Marijuana should be legal not only for medical patients but for adults who choose it as a healthier alternative to alcohol. Americans should not be arrested for making healthier choices about their own bodies.
No matter how many people we arrest, it's still easier for high school students to buy pot than beer. Keeping marijuana illegal does not benefit our children. It benefits special interest groups: the alcoholic beverage industry, the prison industry, police departments and their suppliers, government bureaucrats, and drug cartels.
Tell your legislators in Sacramento to legalize marijuana. Visit http://yes390.org
Dominated4Life writes:
Northern California Cannabis Club Directory located online at http://www.norcalcannabisclubs.com/di...
just_an_observer writes:
Gina,
you go!
City staff and council need to get out of the 1960's. This is 2009 last time I checked, 1996 Proposition 215, 2003 SB 420, 2004 State Attorney General Guidelines describing how medical cannabis is to be obtained and distributed. If you read and “understand” the above documents; one thing is perfectly clear! If you have a legitimate need for medical cannabis, you have three options that I see that are available:
1. Bow down to Big Pharmaceutical companies and go to the local pharmacy and get the only option available through a pharmacy, “a pill” of marinol.
2. Ask your kids who they know that can “Score” you some medication from a local drug dealer.
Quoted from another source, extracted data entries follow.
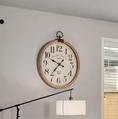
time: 9:36
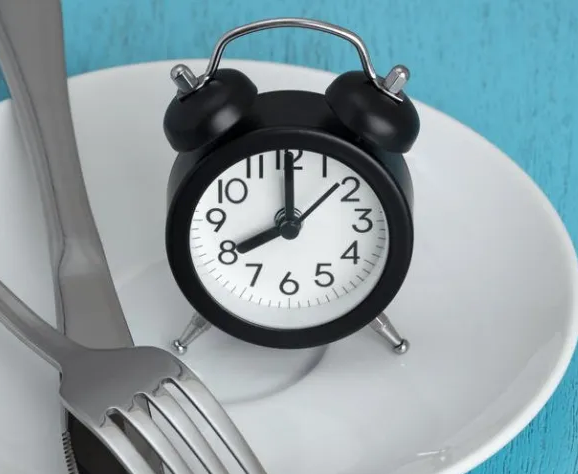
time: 8:00
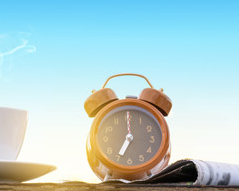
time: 7:00
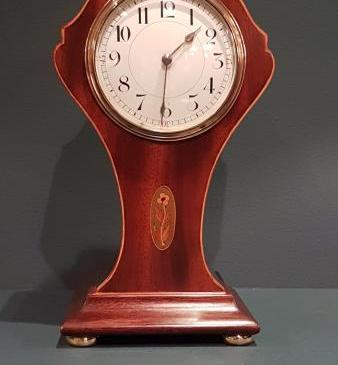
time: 1:30
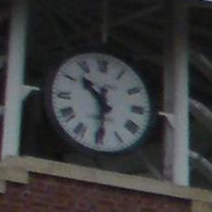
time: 10:30
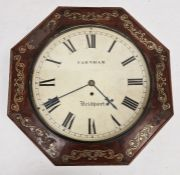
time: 4:40
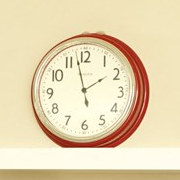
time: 1:57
3. Go to the local Collective, Collaborative, dispensary where they have different strains of medical cannabis. Each strain produces specific effects; one to help you sleep, one to help with pain, one that better controls nausea and diet, etc. Another thing at this collective is you can buy eatables, tinctures, jams and jellies, even soda pop.
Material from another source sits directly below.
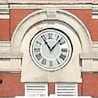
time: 11:07
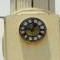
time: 12:47
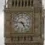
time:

I don’t know about but the only option that even sounds logical is #3.
Now there are many of these throughout California, but only one is allowed in Anderson. Only because they were smart enough to open before the genius of the City Council and staff were able to stop them.
southcounty1 writes:
If the newspaper would do any real reporting, they would find that some corporation is behind all the new dope houses opening up, I fact, they have a realtor in Redding looking for more locations. Oh well, so much for reporting.
just_an_observer writes:
Southcounty1,
excuse me but you just showed the world your closed minded ignorance. Appearantly you haven't taken the time to go to the Green Hart and meet Gina and Joe Munday. Experience the professional clean and welcoming atmosphere there. Gina and Joe are doing this on their own not through some giant corporation. You must be thinking that because they are required to be a non-prophit orginization they are some big company. Do you homework before you spout your opinion as fact.
HeardEnough writes:
do they offer a doctor referral? before I book tickets for the ZZtop concert, i'll need a script. rock concerts give me a headache afterwards, plus my ears ring for days. i think a few joints of happy grass before and after the concert would cure these issues...
gsimms writes:
1. Good for Green Heart in opening their biz.
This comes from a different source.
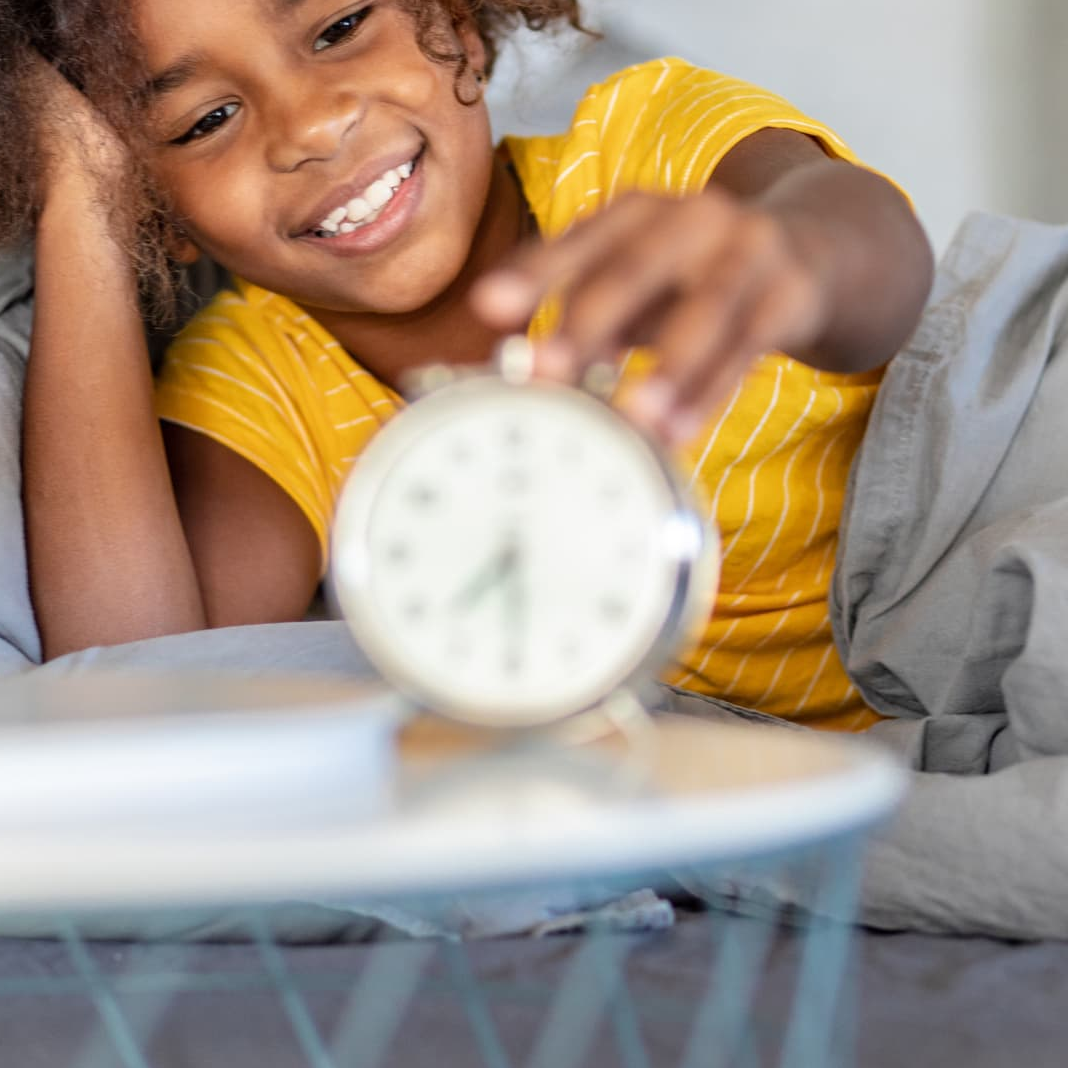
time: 7:29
2. To HeardEnough: If rock concerts or whatever, give you a headache, and ringing ears for days, maybe you should consider simply not doing the activity that is making you sick? For instance, if you drop a brick on your head, and it hurts, everytime, why would you continue? You need hearing plugs, a seltzer, and a good friend to listen to your problems. Not a joint.
HeardEnough writes:
it's a medical condition, not a lifestyle thing. why should i have to miss rock concerts because of a medical condition? what's the harm? a few doo-bees and i'll be fine.